(Information begins)
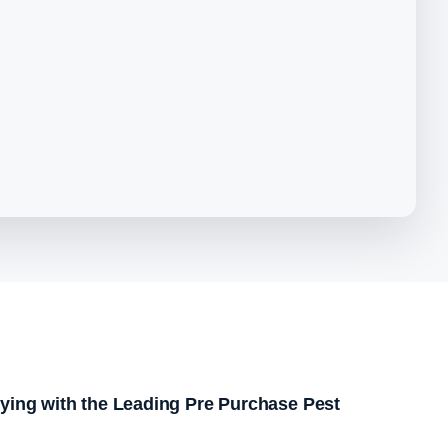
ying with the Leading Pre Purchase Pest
(Information ends)
(Information begins)
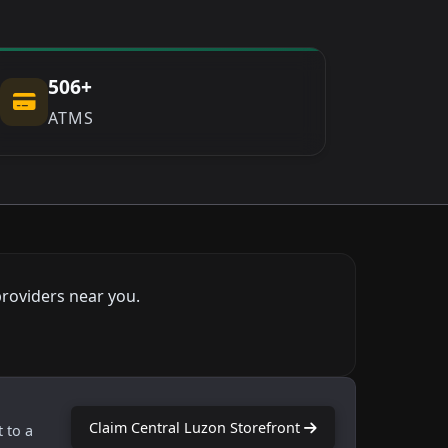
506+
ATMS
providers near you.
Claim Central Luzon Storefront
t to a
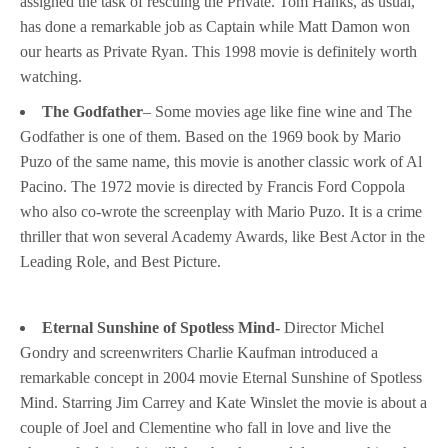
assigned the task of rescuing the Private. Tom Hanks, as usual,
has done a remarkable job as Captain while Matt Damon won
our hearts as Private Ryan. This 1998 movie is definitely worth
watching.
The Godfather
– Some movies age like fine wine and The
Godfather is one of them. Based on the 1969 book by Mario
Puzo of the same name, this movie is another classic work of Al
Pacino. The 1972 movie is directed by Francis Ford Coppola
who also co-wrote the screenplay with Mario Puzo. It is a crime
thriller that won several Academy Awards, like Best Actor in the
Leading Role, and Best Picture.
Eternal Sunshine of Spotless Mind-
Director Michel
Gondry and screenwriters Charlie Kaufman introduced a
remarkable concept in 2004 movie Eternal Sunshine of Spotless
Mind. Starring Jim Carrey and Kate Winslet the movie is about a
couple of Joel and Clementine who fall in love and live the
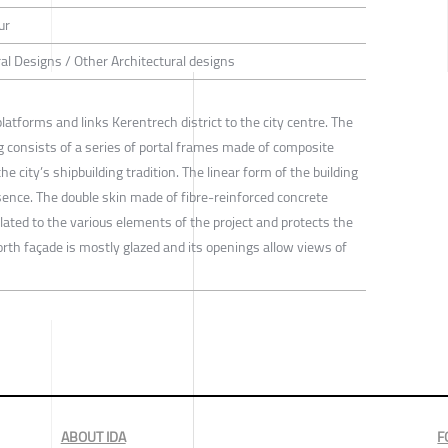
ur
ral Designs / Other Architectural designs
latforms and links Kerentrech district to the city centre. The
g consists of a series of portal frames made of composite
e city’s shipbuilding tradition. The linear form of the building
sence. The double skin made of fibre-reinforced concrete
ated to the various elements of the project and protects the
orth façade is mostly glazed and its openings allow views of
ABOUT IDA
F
(Information ends)
(Information begins)
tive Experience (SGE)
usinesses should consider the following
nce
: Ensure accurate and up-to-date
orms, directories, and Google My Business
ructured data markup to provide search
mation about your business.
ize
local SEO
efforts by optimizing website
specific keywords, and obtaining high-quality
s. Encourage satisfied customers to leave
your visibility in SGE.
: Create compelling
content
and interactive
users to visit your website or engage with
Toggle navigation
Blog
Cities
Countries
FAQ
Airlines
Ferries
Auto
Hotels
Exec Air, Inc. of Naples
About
(Information ends)
> _Exercise instructions_: Retype the lines of the records word for word, starting at the line that contains "assigned the task" and stopping after the line that contains "couple of Joel".

> _The completed task_:
assigned the task of rescuing the Private. Tom Hanks, as usual,
has done a remarkable job as Captain while Matt Damon won
our hearts as Private Ryan. This 1998 movie is definitely worth
watching.
The Godfather
– Some movies age like fine wine and The
Godfather is one of them. Based on the 1969 book by Mario
Puzo of the same name, this movie is another classic work of Al
Pacino. The 1972 movie is directed by Francis Ford Coppola
who also co-wrote the screenplay with Mario Puzo. It is a crime
thriller that won several Academy Awards, like Best Actor in the
Leading Role, and Best Picture.
Eternal Sunshine of Spotless Mind-
Director Michel
Gondry and screenwriters Charlie Kaufman introduced a
remarkable concept in 2004 movie Eternal Sunshine of Spotless
Mind. Starring Jim Carrey and Kate Winslet the movie is about a
couple of Joel and Clementine who fall in love and live the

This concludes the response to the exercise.